GOAL 1: Reproduce word for word the passage of the fan fiction critique below that opens with the words "Let's begin with" and closes with "about this work.".
━━━━━ TEXT SECTION
Let's begin with your strengths.
I've read through the fic, and found quite a lot that I liked. You have a number of clever and unique ideas, particularly in how you approach the Pokemon world, and that, in my opinion, is what forms the core of Pocket Monsters. I couldn't help but grin whenever I read about the culture that surrounds Pokemon battling in your world. You've realized perfectly that battling is a sport, with its own fandom surrounding it, full of viewers cheering at home. I've had the same thought myself, and I love that you've chosen to make that a part of the fic. I think it's one of the best things about this work.
It's clear to me that you've taken on the task of making a Pokemon world that is more than the place where Ash Ketchum and Pikachu live. And then there are the questions you explore about the nature of the relationship between people and Pokémon—it’ll be fascinating to see where you go with that. You obviously aspire to take things to the next level, to treat the setting maturely and realistically, and for that I applaud you. That's my ambition as well.
Some nice touches I particularly liked include the way battles are described, full of energy, blood, and physical intensity (just be careful not to be overdramatic) and the fact that not everyone in the Pokémon world knows every detail about battling the way a real-life fanboy knows it. I especially enjoyed your discussion of Milo's familiarity/unfamiliarity with the type chart, and the way you described the Paras which appears in Part Four--you really made it seem like an unsettling, alien creature, which of course such a Pokemon would be.
━━━━━━━━━━
GOAL 2: From the records below, write out exactly the lines starting with the one that contains "family: Primulaceae" and ending with the one that contains "island: Mauritius Island", including both of those lines.
━━━━━ ROWS
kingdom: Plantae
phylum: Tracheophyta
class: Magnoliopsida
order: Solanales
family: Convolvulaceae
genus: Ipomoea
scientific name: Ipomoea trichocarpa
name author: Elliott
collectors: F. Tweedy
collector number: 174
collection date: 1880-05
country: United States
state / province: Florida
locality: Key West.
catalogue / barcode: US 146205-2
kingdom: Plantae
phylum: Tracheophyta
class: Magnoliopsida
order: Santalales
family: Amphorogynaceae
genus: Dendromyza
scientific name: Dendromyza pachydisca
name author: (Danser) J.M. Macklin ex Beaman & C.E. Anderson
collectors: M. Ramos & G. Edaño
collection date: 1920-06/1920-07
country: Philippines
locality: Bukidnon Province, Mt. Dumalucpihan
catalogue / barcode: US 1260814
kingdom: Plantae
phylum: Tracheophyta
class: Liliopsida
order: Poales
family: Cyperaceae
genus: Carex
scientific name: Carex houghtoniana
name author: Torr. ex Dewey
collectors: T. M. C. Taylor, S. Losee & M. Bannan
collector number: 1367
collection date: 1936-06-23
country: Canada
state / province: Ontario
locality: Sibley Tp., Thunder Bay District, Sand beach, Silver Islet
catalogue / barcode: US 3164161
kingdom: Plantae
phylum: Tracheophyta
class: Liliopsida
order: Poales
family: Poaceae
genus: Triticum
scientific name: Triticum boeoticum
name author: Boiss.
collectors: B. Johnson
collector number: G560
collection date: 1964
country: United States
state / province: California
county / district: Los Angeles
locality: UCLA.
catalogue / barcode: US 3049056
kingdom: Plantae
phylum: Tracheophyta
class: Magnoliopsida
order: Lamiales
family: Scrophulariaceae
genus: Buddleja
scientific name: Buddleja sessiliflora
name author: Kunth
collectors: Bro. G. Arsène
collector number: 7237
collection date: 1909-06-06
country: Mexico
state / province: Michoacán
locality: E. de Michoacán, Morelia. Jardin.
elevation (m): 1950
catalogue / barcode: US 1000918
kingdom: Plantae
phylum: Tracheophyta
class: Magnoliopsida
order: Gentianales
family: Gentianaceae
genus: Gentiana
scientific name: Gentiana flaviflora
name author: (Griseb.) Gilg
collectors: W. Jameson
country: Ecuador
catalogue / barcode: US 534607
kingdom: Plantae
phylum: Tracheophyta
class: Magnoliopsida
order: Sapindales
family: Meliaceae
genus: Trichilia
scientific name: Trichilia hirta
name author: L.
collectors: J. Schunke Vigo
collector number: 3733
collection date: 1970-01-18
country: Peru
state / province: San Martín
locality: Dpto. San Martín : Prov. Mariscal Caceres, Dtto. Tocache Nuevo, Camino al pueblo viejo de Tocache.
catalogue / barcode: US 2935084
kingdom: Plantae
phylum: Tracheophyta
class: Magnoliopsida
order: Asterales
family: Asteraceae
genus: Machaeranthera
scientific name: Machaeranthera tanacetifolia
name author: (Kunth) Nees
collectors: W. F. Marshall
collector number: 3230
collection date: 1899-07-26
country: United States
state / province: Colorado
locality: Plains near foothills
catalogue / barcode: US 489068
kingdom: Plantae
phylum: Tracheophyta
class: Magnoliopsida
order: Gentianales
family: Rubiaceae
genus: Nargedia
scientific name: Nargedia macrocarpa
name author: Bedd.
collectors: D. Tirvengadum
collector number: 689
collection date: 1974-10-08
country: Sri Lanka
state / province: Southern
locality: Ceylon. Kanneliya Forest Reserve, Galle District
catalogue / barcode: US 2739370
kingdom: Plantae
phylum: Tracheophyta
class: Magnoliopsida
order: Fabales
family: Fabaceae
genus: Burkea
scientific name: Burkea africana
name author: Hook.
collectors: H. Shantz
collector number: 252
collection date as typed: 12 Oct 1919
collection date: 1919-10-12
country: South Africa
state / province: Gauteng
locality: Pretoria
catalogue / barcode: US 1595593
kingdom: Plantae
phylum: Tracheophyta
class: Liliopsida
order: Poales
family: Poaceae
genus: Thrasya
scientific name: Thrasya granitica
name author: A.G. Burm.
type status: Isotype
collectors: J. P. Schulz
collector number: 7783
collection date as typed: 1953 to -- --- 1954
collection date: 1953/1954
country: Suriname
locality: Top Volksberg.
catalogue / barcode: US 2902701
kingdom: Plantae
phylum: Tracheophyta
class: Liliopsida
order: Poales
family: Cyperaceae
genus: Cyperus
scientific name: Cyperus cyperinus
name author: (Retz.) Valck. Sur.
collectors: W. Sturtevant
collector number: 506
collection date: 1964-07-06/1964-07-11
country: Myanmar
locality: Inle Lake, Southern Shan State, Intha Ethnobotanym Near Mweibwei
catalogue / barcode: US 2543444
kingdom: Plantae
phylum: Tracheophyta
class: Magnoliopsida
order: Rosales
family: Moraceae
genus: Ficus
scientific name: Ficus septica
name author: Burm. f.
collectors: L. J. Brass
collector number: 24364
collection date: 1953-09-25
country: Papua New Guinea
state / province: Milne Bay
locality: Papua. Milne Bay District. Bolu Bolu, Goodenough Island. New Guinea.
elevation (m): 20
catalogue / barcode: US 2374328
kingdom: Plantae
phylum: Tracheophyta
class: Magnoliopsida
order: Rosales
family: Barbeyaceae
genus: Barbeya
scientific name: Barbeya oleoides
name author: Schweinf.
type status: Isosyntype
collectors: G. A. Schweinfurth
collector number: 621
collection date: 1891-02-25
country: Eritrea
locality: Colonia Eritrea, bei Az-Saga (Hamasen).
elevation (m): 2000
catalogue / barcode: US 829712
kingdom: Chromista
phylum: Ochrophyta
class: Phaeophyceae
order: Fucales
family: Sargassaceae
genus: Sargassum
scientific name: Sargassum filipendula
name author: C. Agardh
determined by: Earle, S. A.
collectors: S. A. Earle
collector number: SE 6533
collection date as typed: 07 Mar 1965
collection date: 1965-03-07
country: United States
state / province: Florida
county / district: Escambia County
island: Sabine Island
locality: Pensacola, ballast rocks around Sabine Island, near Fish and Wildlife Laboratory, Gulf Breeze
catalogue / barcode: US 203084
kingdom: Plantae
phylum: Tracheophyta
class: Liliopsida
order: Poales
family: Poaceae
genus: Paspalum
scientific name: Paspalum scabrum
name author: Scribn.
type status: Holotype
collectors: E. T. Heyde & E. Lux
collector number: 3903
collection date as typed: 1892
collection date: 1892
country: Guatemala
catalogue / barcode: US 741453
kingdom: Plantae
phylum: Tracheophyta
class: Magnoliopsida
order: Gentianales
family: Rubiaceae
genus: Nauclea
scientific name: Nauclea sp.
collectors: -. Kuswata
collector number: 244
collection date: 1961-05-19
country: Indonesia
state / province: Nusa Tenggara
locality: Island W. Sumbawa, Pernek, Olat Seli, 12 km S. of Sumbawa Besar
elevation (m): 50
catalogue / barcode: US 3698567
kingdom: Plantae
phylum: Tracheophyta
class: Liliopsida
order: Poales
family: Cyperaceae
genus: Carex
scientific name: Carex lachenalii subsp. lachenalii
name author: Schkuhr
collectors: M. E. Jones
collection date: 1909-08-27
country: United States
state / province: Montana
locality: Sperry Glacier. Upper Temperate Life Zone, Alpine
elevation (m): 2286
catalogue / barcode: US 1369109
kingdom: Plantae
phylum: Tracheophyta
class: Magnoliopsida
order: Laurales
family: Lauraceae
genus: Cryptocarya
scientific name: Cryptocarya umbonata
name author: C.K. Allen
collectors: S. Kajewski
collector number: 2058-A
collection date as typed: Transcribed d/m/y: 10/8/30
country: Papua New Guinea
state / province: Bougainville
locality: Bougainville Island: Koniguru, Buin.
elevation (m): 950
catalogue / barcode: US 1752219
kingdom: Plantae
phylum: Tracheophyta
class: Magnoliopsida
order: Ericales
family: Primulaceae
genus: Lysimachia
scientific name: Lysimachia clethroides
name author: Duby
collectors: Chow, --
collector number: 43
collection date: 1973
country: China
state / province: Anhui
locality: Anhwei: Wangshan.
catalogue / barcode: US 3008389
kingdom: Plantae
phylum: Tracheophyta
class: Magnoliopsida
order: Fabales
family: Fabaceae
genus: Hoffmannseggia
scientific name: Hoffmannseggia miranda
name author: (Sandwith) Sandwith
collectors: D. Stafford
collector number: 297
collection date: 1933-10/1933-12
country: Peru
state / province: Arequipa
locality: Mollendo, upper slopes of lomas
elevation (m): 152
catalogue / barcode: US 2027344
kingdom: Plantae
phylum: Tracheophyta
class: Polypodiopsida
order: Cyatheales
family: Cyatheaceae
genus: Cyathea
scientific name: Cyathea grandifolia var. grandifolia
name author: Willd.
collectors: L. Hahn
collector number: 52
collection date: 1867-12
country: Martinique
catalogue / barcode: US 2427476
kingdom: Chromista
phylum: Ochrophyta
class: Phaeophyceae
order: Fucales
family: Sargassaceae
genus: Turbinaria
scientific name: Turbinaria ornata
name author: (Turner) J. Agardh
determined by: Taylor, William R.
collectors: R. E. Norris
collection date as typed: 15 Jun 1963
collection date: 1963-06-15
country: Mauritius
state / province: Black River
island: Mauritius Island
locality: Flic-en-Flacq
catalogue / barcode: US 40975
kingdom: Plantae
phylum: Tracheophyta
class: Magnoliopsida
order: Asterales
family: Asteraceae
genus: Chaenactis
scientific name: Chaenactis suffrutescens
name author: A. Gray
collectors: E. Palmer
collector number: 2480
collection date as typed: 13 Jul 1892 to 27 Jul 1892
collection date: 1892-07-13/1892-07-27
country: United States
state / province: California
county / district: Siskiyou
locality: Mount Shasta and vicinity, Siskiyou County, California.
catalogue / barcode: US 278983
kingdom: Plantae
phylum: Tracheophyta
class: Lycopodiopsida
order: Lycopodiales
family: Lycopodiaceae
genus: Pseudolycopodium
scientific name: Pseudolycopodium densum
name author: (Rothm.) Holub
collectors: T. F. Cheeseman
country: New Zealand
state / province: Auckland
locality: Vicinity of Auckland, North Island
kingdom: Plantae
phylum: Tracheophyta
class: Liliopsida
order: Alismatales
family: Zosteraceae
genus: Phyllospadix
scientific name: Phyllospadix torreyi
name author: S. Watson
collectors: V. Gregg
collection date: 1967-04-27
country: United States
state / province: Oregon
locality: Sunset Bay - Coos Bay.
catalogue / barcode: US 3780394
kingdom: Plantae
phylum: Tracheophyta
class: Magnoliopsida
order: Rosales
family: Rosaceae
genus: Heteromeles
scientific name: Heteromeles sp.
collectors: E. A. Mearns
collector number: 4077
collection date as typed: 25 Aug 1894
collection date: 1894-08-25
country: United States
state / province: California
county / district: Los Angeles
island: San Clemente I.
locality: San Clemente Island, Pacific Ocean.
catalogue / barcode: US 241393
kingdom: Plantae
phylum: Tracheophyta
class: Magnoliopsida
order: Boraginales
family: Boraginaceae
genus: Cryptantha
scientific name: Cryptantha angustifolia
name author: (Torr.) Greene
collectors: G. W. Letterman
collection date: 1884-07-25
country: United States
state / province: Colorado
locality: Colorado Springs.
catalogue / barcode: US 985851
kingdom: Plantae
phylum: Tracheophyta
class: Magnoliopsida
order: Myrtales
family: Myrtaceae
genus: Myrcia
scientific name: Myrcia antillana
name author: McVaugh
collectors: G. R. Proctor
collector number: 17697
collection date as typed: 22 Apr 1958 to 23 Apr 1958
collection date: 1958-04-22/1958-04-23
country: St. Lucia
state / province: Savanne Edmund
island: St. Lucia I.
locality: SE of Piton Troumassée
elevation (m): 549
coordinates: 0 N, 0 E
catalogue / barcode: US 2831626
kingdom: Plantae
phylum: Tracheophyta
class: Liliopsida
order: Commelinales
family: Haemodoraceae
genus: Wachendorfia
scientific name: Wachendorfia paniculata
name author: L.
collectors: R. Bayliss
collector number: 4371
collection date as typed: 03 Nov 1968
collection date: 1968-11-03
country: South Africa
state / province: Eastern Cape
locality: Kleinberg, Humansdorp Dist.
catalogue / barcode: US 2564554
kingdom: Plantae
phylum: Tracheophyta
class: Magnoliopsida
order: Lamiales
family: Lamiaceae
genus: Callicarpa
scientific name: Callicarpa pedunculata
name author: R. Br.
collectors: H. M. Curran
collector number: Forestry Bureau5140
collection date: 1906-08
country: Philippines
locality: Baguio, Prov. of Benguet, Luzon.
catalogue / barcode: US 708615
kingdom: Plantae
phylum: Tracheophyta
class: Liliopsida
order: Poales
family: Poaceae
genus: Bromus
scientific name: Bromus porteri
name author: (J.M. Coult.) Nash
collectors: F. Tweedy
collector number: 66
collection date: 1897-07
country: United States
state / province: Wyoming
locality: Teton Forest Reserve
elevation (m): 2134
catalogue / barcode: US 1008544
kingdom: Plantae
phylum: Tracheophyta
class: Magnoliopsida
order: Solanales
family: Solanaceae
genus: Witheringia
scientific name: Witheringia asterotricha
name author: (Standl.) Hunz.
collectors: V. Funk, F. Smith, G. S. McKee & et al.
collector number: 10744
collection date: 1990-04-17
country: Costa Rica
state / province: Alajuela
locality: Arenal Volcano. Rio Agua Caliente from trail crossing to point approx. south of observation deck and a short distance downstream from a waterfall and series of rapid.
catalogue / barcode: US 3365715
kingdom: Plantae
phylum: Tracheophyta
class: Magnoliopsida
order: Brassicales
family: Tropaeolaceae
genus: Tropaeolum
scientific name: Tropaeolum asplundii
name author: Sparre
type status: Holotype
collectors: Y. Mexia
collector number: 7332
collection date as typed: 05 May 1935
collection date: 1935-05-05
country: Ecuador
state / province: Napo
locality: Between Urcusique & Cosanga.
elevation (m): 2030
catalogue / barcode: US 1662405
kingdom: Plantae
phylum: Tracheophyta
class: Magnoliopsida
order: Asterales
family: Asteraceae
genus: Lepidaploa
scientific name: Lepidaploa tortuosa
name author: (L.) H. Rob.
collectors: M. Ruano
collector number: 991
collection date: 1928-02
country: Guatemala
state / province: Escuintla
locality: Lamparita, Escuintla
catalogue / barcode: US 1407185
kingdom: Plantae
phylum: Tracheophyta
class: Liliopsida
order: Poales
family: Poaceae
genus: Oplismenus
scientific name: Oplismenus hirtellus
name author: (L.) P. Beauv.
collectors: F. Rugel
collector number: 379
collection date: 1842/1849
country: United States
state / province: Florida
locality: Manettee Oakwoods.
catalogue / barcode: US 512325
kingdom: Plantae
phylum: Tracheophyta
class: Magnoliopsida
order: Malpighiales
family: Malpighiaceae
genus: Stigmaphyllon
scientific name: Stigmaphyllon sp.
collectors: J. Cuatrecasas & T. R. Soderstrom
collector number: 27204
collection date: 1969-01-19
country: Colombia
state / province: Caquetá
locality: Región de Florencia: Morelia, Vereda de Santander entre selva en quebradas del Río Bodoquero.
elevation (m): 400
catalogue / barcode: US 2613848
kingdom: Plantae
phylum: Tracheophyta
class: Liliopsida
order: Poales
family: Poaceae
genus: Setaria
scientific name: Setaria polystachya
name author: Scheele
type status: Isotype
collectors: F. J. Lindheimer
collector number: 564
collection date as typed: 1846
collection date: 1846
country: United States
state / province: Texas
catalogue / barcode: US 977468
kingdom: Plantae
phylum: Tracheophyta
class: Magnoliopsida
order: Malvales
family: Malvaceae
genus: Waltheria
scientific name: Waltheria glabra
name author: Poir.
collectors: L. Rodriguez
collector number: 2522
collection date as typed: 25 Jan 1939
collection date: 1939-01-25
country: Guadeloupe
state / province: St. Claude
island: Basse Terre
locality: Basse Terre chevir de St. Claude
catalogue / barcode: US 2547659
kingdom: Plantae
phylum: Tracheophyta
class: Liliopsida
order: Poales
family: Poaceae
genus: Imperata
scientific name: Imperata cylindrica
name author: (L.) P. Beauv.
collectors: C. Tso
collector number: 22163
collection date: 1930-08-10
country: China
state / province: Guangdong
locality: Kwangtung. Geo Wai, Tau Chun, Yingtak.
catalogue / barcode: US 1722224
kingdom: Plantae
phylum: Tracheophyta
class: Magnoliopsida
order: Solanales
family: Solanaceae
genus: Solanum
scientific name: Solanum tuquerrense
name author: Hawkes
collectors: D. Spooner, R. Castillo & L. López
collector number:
━━━━━━━━━━
FULL RESPONSE 1:
Let's begin with your strengths.
I've read through the fic, and found quite a lot that I liked. You have a number of clever and unique ideas, particularly in how you approach the Pokemon world, and that, in my opinion, is what forms the core of Pocket Monsters. I couldn't help but grin whenever I read about the culture that surrounds Pokemon battling in your world. You've realized perfectly that battling is a sport, with its own fandom surrounding it, full of viewers cheering at home. I've had the same thought myself, and I love that you've chosen to make that a part of the fic. I think it's one of the best things about this work.

FULL RESPONSE 2:
family: Primulaceae
genus: Lysimachia
scientific name: Lysimachia clethroides
name author: Duby
collectors: Chow, --
collector number: 43
collection date: 1973
country: China
state / province: Anhui
locality: Anhwei: Wangshan.
catalogue / barcode: US 3008389
kingdom: Plantae
phylum: Tracheophyta
class: Magnoliopsida
order: Fabales
family: Fabaceae
genus: Hoffmannseggia
scientific name: Hoffmannseggia miranda
name author: (Sandwith) Sandwith
collectors: D. Stafford
collector number: 297
collection date: 1933-10/1933-12
country: Peru
state / province: Arequipa
locality: Mollendo, upper slopes of lomas
elevation (m): 152
catalogue / barcode: US 2027344
kingdom: Plantae
phylum: Tracheophyta
class: Polypodiopsida
order: Cyatheales
family: Cyatheaceae
genus: Cyathea
scientific name: Cyathea grandifolia var. grandifolia
name author: Willd.
collectors: L. Hahn
collector number: 52
collection date: 1867-12
country: Martinique
catalogue / barcode: US 2427476
kingdom: Chromista
phylum: Ochrophyta
class: Phaeophyceae
order: Fucales
family: Sargassaceae
genus: Turbinaria
scientific name: Turbinaria ornata
name author: (Turner) J. Agardh
determined by: Taylor, William R.
collectors: R. E. Norris
collection date as typed: 15 Jun 1963
collection date: 1963-06-15
country: Mauritius
state / province: Black River
island: Mauritius Island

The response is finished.